Orthopedic specialists reacted with guarded enthusiasm. Dr. MaCalus Hogan, chair of orthopedic surgery at the University of Pittsburgh Medical Center, called the findings “a huge step forward in weight loss management and relief of orthopedic pain,” as per The New York Times.

Others stressed limits. “We need to have data on whether these drugs have the same impressive reduction in knee pain in the majority of knee osteoarthritis patients who are not this obese,” Dr. David Felson, a rheumatologist at Boston University Medical Center, also told The New York Times.

Lilly has said the study was not designed to determine whether pain relief exceeded what would be expected from weight loss alone.

Power, side effects, and what comes next

Retatrutide belongs to a fast-moving class of drugs that target hormones involved in appetite and metabolism. Unlike existing treatments, it activates three receptors at once: GLP-1, GIP, and glucagon. Why this combination produces such dramatic effects remains unclear.

The weight loss power comes with tradeoffs. Gastrointestinal side effects were common. Many participants reported nausea, diarrhea, constipation, or vomiting. About 18% of people on the highest dose stopped treatment because of adverse events, compared with roughly 5% in the placebo group. Some discontinued because of what the company described as “perceived excessive weight loss.”
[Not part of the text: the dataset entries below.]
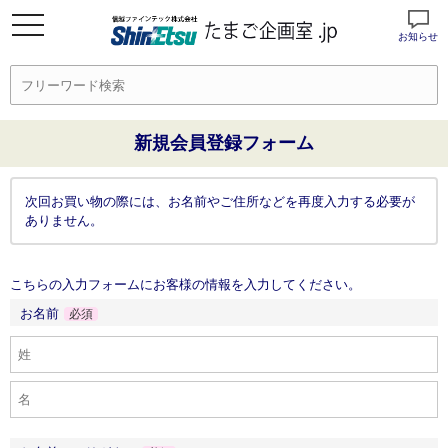
お知らせ
新規会員登録フォーム
次回お買い物の際には、お名前やご住所などを再度入力する必要が
ありません。
こちらの入力フォームにお客様の情報を入力してください。
お名前
必須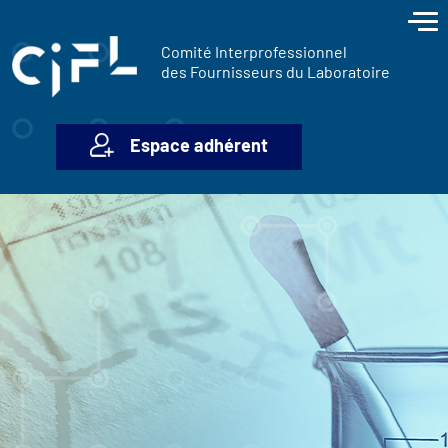
contenu
Panneau de gestion des cookies
principal
Comité Interprofessionnel
des Fournisseurs du Laboratoire
Espace adhérent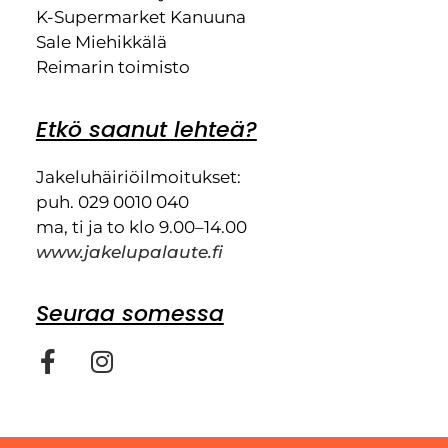
K-Supermarket Kanuuna
Sale Miehikkälä
Reimarin toimisto
Etkö saanut lehteä?
Jakeluhäiriöilmoitukset:
puh. 029 0010 040
ma, ti ja to klo 9.00–14.00
www.jakelupalaute.fi
Seuraa somessa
These numbers highlight a central reality of obesity medicine. Even highly effective drugs will not suit everyone. Some people will not tolerate the side effects. Others may not want or need such large changes in weight.

Lilly expects results from seven additional Phase 3 trials of retatrutide by 2026, testing the drug in diabetes, sleep apnea, cardiovascular disease, and other obesity-related conditions.

For people living with knee osteoarthritis, the implications are immediate. Weight loss has long been one of the most effective ways to reduce pain, but also one of the hardest to sustain. A drug that reliably delivers large losses could reshape how doctors treat joint disease.

Retatrutide remains experimental. Its long-term safety, cost, and role in care are still unknown. But TRIUMPH-4 suggests that the ceiling for obesity treatment is still rising—and that, for some patients, the payoff may be felt not just on the scale, but with every step.